Created by John Broome and Carmine Infantino, the concept of Gorilla City first made its debut in 1959's The Flash #106. As the name suggests, Gorilla City is a hidden kingdom in Africa ruled and populated by sentient, speaking gorillas. Barry Allen / The Flash crosses paths with the locale time and time again, in part thanks to his fights with two of Gorilla City's inhabitants, Solovar and Gorilla Grodd. The lore of Gorilla City has been expanded upon in more recent years, both in The Flash stories and in various other DC tales. This includes the publisher's recent Rogues miniseries, which imagined a number of The Flash's villains in their twilight years, attempting to orchestrate a seemingly-impossible heist from Gorilla City. Fans may be familiar with Gorilla City thanks to its appearances in other media, including various pieces of animation and The CW's The Flash television show. But 2023's The Flash movie did not involve or even hint at the concept at all, instead focusing on its Flashpoint-inspired storytelling and its carousel of cameos from largely-deceased DC movie and TV actors.

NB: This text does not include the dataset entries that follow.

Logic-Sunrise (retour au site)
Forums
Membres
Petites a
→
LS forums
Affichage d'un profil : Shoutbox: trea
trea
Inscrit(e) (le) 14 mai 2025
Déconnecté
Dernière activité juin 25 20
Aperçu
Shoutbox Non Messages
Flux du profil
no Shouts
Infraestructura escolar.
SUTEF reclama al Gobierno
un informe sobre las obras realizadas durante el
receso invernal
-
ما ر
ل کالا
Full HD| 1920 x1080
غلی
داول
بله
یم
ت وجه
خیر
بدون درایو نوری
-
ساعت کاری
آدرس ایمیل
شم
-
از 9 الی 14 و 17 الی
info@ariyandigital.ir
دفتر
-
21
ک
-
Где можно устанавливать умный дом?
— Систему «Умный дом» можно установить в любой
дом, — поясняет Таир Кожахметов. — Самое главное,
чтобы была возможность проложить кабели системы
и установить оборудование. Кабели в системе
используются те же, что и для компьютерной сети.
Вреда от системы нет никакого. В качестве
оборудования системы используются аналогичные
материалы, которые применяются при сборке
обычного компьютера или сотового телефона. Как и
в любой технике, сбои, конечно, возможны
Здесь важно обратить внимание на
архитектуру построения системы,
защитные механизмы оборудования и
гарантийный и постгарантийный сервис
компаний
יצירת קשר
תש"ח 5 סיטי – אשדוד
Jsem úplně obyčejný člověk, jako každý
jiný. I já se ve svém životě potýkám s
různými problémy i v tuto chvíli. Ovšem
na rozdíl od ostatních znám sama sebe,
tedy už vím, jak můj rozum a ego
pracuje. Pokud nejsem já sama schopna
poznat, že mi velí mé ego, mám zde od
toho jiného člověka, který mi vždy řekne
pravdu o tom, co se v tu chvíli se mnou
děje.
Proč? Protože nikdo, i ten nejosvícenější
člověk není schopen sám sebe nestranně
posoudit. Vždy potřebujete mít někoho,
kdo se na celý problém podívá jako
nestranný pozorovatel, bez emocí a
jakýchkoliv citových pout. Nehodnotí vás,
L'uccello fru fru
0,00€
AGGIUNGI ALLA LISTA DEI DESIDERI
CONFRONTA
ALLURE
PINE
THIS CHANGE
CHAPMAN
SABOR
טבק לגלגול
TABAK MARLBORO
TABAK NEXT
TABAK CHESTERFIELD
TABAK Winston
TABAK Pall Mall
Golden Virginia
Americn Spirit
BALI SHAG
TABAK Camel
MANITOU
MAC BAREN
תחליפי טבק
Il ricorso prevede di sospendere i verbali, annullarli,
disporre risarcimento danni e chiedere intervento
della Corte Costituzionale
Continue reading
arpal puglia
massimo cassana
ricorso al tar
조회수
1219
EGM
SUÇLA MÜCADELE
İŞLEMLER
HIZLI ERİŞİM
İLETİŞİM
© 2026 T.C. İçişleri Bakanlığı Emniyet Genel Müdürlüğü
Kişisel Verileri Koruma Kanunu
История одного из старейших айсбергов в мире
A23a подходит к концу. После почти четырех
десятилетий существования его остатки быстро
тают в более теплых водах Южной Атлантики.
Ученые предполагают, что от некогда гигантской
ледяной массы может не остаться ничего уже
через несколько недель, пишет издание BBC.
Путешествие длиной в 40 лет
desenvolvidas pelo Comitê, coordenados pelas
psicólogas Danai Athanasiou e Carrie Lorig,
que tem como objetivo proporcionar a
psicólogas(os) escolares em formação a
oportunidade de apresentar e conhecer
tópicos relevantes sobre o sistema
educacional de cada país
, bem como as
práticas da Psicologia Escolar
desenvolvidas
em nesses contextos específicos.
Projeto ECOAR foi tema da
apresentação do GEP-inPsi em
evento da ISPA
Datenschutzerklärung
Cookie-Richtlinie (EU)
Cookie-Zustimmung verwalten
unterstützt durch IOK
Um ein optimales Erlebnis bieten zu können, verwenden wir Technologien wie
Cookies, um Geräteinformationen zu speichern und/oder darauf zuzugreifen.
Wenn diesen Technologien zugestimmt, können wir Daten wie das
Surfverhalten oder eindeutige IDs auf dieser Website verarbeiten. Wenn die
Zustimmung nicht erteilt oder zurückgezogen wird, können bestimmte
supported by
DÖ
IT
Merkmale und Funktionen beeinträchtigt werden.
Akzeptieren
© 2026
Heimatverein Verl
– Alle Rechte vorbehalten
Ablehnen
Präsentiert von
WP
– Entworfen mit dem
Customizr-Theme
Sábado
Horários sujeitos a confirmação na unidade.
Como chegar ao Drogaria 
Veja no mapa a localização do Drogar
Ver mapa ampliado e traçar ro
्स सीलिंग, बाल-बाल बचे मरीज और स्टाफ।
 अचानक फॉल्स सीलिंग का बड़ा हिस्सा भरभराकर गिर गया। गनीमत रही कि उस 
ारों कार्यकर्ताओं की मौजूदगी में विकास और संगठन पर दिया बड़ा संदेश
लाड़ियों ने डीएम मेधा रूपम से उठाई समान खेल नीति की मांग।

This leaves an opening for the DCU to potentially have fun with Gorilla City, either as its own concept or as a fresh new source of conflict for an inevitable movie reboot of The Flash. For starters, the fight against Gorilla City isn't solely tied to Barry, so any member of The Flash family or even another random character from the larger DCU could realistically have a fun adventure there. Gunn has also highlighted how the DCU will celebrate the various fictional cities of its heroes and villains, with Metropolis, Gotham, and Star City each having a distinct aesthetic and identity that sets them apart from our real world. Introducing the fantastical Gorilla City, even just in a single project, would hammer that point home even further.

It also helps massively that, especially within the past year, movies with Gorilla City-like concepts have been thriving in our recent popular culture. March's Godzilla x Kong heavily revolved around Kong discovering a hidden tribe of his fellow giant gorillas in Hollow Earth, and the ensuing fight to topple the reign of their tyrannical leader, Skar King. May's Kingdom of the Planet of the Apes showcased a similar conflict involving a number of apes and Proximus Caesar, who wanted to break into one of the humans' last vaults to steal their weapons and gain power. Both of these movies shattered their respective box office expectations, with Kingdom still performing incredibly well nearly two months after its release, so it is clear that plenty of moviegoers are enjoying that kind of story. The modern Apes franchise has already proved that point in spades, striking a balance between the silly, meme-worthy heightened reality of the saga, and the incredibly emotional character arcs of its CGI protagonists. With another Godzilla x Kong movie confirmed, and another five Apes films ideally on the horizon, it's clear that audiences are finding the cinematic exploits of primates to be watchable and compelling. The DC Universe has plenty of reason to capitalize on that trend, and finally give Gorilla City the cinematic debut that it deserves.